Let’s put that into some visual perspective with a couple of graphs:

You can see that the M1 iPad Pro 12.9in (2021) performs roughly on a par with the MacBook Air but, compared with the previous iPad Pro 12.9in, it’s much, much quicker. It achieved a 56% higher score on average in the Geekbench 5 benchmark and a 45% higher frame rate in the demanding Car Chase GFXBench (offscreen) graphics test. The previous iPad was no slouch but the M1 machine is, quite simply, in a different league.

READ NEXT: Our guide to the best iPads to buy

M1 Apple iPad Pro 12.9in (2021) review: Software

Does this mean the M1 iPad Pro should be viewed in the same category as the M1 MacBook Air? After all, despite the difference in form factor, the hardware inside is, effectively, the same. 

The answer is that it’s complicated.

Apple has certainly made big strides with iPad OS in the past few years and it’s no longer the pain it once was to do serious work on. With the Files app you can now perform simple file transfer operations and copy and paste stuff back and forth from external storage.

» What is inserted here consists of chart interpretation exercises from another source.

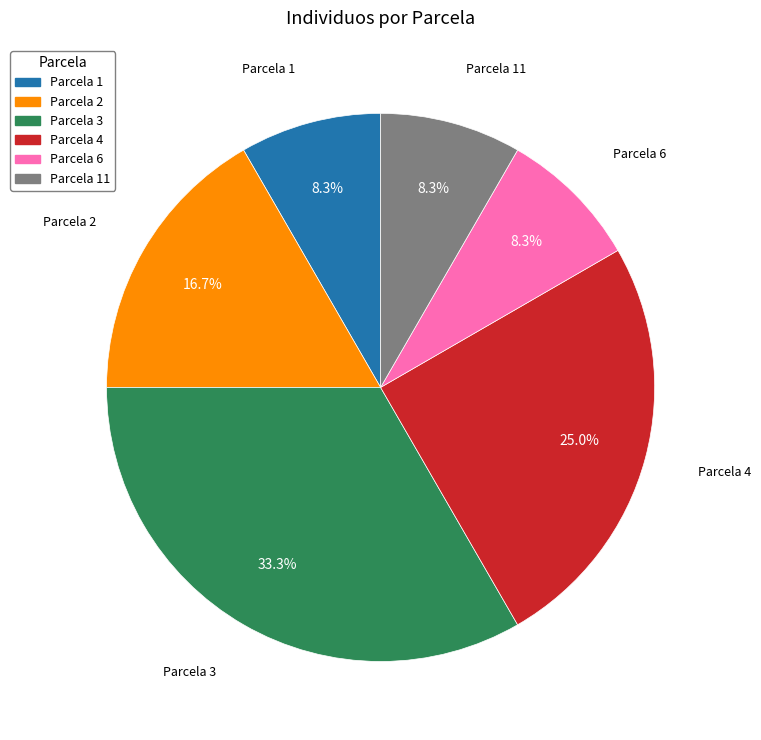

Which slice is the largest?

Parcela 3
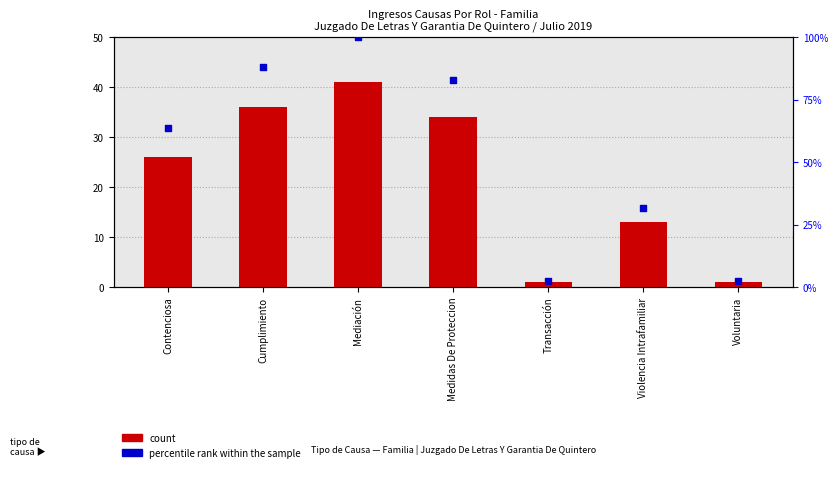

Which series has the largest Y range (max minus min)?

percentile rank within the sample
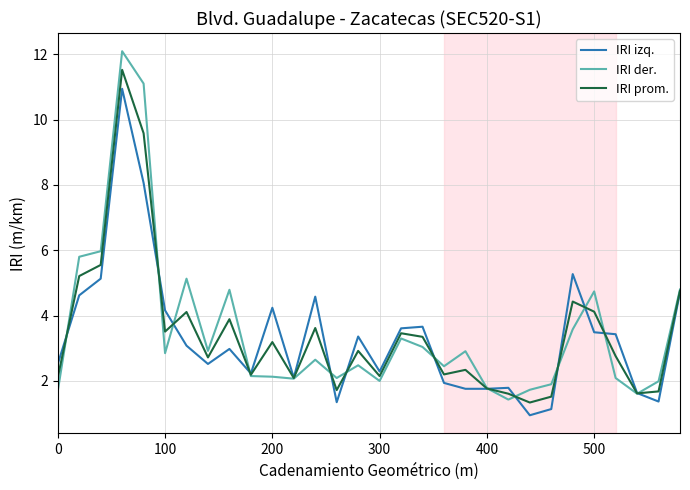

Which series has the largest range (max minus min)?

IRI der.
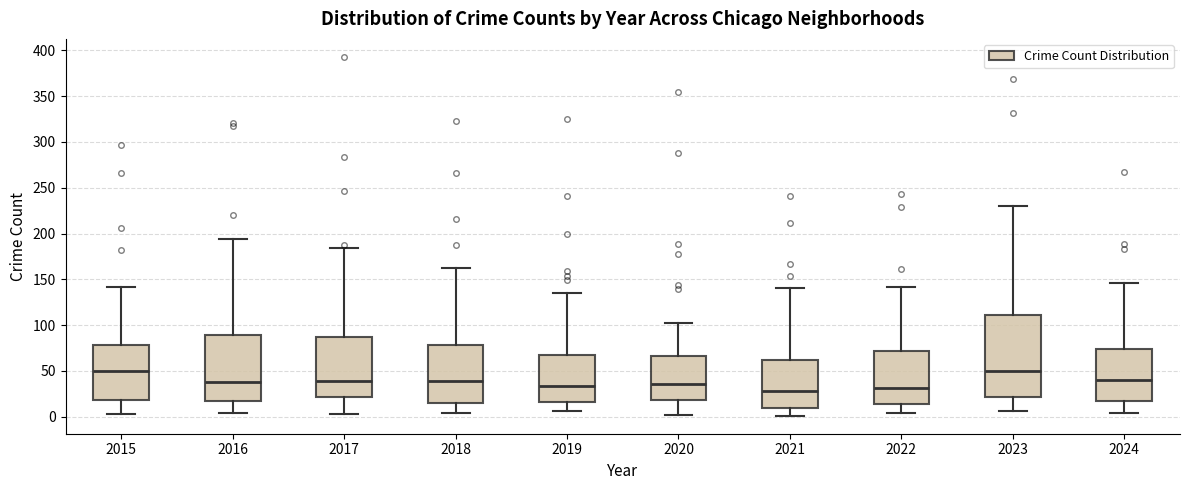

Reading left to right, transcribe this box plot: for each box, give where its median line is, the range the box spans, and where its two whiskers end, as read against the y-axis. The values are not printed on the chart, so give them approximately, as read against the axis.

2015: median 50, box 20 to 80, whiskers 5 to 140
2016: median 40, box 15 to 90, whiskers 5 to 195
2017: median 40, box 20 to 85, whiskers 5 to 185
2018: median 40, box 15 to 80, whiskers 5 to 160
2019: median 35, box 15 to 65, whiskers 5 to 135
2020: median 35, box 20 to 65, whiskers 0 to 100
2021: median 30, box 10 to 60, whiskers 0 to 140
2022: median 30, box 15 to 70, whiskers 5 to 140
2023: median 50, box 20 to 110, whiskers 5 to 230
2024: median 40, box 15 to 75, whiskers 5 to 145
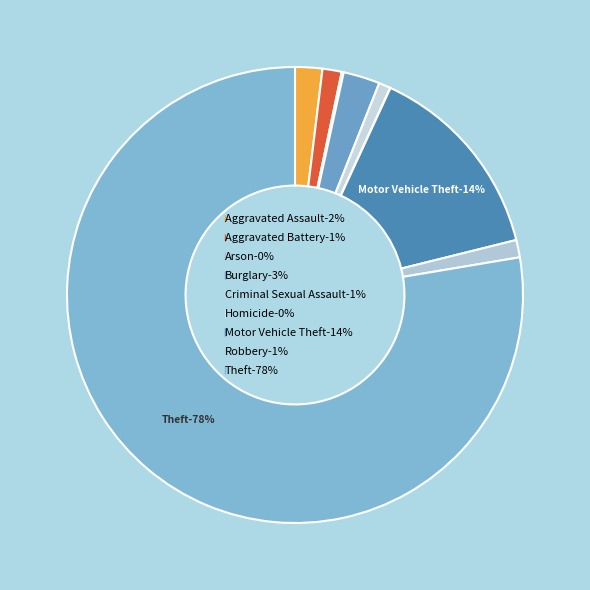

Rank the categories by value from highest to lowest.

Theft, Motor Vehicle Theft, Burglary, Aggravated Assault, Aggravated Battery, Robbery, Criminal Sexual Assault, Arson, Homicide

There are plenty of heavyweight apps available on the platform, too, from pro photo-editing apps such as Photoshop and Affinity Photo to high-end video-editing packages such as Luma Fusion. You can even connect a mouse and keyboard and use it like a regular PC.

The main issue that would prevent me from using an iPad for work full time is that it still doesn’t have proper external monitor support. While you can connect a second screen to the iPad’s Thunderbolt 3 port, the only display option open to you currently is to duplicate what’s shown on the screen of the iPad.

There’s no option to extend the space available and spread apps across two screens as you can with a MacBook or a Windows 10 laptop. And the fact that the Sidecar feature in macOS allows MacBooks and iMacs to use an iPad as a second monitor simply rubs salt into the wound.

This may change, of course, as Apple updates iOS over the coming months and years but, right now, it’s a serious hurdle to iOS’ – and, by extension, the iPad’s – professional aspirations.

M1 Apple iPad Pro 12.9in (2021) review: Verdict

Putting that aside for one moment, however, it’s quite clear that the iPad Pro 12.9in is a fabulous piece of hardware and categorically the best tablet you can buy. It’s as powerful as the MacBook Air and MacBook Pro, it has great battery life for a device this compact and the new Mini-LED display tech puts it in a different league.

In many ways it’s as good as, if not better than, a traditional laptop. However, it’s being held back by silly restrictions like the inability to make full use of a second display and its eye-watering price. If you buy both the tablet and keyboard, it’s considerably more expensive than the equivalent Apple MacBook Air, although the iPad admittedly has a touchscreen and a far nicer display.

This is the dilemma that Apple must contend with now that it has brought the iPad to full parity with its laptop and desktop machines. It’s fabulous hardware, no doubt, but it’s being held back from true greatness by the limitations of its software.